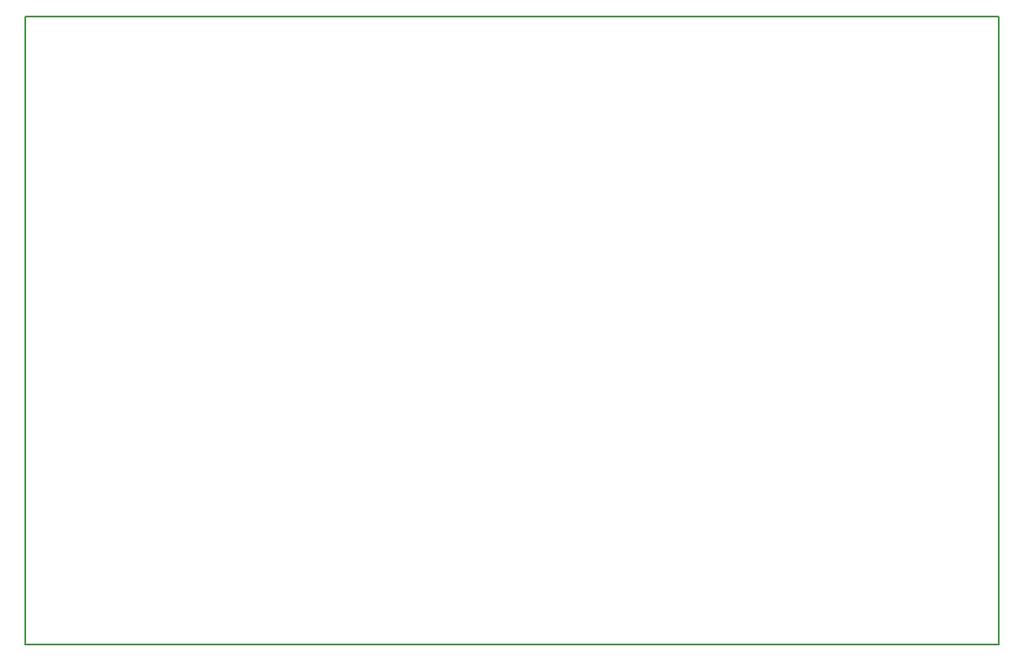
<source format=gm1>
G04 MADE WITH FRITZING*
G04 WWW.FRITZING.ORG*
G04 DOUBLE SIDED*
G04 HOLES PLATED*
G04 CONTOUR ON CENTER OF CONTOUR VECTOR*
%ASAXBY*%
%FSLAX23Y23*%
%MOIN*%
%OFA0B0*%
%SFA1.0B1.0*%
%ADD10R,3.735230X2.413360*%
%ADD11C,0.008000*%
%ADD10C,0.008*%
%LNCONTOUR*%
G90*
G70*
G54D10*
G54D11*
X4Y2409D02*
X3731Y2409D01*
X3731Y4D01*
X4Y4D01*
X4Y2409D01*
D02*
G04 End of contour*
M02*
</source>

++++++++++++++++++++

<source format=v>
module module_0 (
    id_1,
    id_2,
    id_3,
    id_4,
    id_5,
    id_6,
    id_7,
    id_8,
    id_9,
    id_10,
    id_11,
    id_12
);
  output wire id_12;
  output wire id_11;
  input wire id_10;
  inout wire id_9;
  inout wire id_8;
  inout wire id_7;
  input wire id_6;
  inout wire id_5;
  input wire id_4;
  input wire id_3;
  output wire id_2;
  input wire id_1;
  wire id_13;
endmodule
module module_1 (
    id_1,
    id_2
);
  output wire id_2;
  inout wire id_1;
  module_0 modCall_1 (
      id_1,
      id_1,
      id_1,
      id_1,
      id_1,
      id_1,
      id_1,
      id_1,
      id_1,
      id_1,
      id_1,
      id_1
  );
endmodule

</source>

++++++++++++++++++++

### WORK INSTRUCTIONS
Once a line of the records is found to contain "input", copy it out.

### REPLY
  input wire id_10;
  input wire id_6;
  input wire id_4;
  input wire id_3;
  input wire id_1;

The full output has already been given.